Yvan Mayeur (PS) était l'invité de Matin Première sur les ondes de la RTBF ce mardi matin. Le bourgmestre de Bruxelles a fait le point sur la situation dans la capitale en état de siège après une série d'alertes terroristes. "Fallait-il fermer les écoles? Nous avions un autre point de vue, mais nous suivons la décision", a déclaré Yvan Mayeur. "Nous pensions qu'on pouvait faire fonctionner les écoles. Qu'il fallait au contraire éviter que les jeunes soient dispersés dans la ville [...] On trouvait que l'école était un lieu plus sûr."

Et le bourgmestre de Bruxelles de déplorer la mise en place d'un "couvre-feu" à Bruxelles ces derniers jours. Il estime tout de même qu'"il faut faire confiance à l'ensemble des services et travailler à la traque de ces individus".

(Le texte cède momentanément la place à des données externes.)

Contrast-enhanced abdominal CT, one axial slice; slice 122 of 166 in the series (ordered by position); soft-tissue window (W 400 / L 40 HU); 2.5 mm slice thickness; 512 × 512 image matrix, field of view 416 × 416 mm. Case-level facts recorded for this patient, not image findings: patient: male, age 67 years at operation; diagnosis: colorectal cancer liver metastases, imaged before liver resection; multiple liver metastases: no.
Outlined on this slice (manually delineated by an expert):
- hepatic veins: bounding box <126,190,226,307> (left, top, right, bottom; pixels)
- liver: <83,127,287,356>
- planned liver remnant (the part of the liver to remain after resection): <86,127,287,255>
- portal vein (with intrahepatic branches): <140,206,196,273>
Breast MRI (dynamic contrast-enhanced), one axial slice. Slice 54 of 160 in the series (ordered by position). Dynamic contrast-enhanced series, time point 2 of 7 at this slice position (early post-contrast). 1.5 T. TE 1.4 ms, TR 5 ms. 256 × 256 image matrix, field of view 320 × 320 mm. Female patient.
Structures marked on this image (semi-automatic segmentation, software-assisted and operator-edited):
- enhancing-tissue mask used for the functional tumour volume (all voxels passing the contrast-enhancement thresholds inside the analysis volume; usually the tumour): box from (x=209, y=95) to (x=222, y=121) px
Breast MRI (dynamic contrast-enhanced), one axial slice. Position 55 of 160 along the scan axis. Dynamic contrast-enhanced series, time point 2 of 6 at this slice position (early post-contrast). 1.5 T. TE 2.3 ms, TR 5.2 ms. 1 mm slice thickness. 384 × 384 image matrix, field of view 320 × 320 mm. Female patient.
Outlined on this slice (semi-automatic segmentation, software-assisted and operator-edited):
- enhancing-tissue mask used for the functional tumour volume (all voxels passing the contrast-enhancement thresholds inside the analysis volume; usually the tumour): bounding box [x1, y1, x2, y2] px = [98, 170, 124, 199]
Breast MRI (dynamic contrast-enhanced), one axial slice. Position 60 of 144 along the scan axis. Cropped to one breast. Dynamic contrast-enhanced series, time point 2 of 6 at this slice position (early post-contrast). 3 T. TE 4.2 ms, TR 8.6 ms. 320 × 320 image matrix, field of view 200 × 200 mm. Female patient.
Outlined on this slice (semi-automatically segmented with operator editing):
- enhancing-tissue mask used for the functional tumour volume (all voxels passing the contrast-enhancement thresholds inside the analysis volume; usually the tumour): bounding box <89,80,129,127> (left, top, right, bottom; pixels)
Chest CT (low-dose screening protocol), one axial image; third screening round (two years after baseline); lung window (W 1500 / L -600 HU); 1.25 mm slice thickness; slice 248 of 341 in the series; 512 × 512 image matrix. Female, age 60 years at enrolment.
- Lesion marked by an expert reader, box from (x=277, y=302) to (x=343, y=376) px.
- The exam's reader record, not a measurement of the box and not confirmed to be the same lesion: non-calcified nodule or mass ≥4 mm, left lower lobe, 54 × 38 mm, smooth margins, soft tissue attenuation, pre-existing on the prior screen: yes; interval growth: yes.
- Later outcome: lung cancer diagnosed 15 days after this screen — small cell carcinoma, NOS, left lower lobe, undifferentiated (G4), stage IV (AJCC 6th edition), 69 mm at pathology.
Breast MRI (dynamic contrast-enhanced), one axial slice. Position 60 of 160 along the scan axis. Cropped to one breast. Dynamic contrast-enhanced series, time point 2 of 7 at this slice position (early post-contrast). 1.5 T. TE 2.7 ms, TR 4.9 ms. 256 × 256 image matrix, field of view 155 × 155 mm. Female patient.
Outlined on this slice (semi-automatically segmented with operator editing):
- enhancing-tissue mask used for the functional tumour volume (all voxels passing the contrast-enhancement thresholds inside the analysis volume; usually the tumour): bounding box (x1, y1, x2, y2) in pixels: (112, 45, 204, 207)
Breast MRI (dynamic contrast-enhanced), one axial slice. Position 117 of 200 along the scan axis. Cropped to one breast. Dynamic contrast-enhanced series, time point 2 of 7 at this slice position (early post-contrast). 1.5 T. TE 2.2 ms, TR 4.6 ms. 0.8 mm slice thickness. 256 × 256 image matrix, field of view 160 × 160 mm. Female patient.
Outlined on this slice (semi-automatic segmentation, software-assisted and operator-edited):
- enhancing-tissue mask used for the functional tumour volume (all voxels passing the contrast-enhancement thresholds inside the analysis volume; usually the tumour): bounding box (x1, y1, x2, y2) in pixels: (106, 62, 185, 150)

Concernant la sécurité des écoles, Yvan Mayeur assure que ses services travaillent "depuis la semaine dernière à des mesures spécifiques de protection". Il en profite pour faire appel aux autorités fédérales. Selon lui, "il nous faut 288 policiers du Fédéral" pour mettre en place un "périmètre de protection" autour des établissements scolaires.

"Pas un centime pour ça"

C'est alors qu'Yvan Mayeur charge Joëlle Milquet, la ministre en charge de l'Enseignement. Lundi, un courrier adressé aux directions des écoles primaires et secondaires évoquait une série de mesures de sécurité. Parmi elles, la création de "safe rooms", "pièces où tant les professeurs que les élèves pourraient se protéger en cas d’incident". Visiblement, le bourgmestre de Bruxelles n'est pas convaincu. "Je ne vais pas commenter les mesures proposées par Mme Milquet", dit-il.

Le bourgmestre précise malgré tout: "Il faut éviter l'hystérisation, rester raisonnable, travailler avec les gens dont c'est le métier et ne pas improviser des mesures dont on ne peut imaginer la première seconde qu'on puisse les appliquer. Nous n'allons pas construire des bunkers dans les écoles. Nous n'avons pas le premier cent pour ça. Donc il ne faut pas venir avec des propositions qui n'ont pas de sens."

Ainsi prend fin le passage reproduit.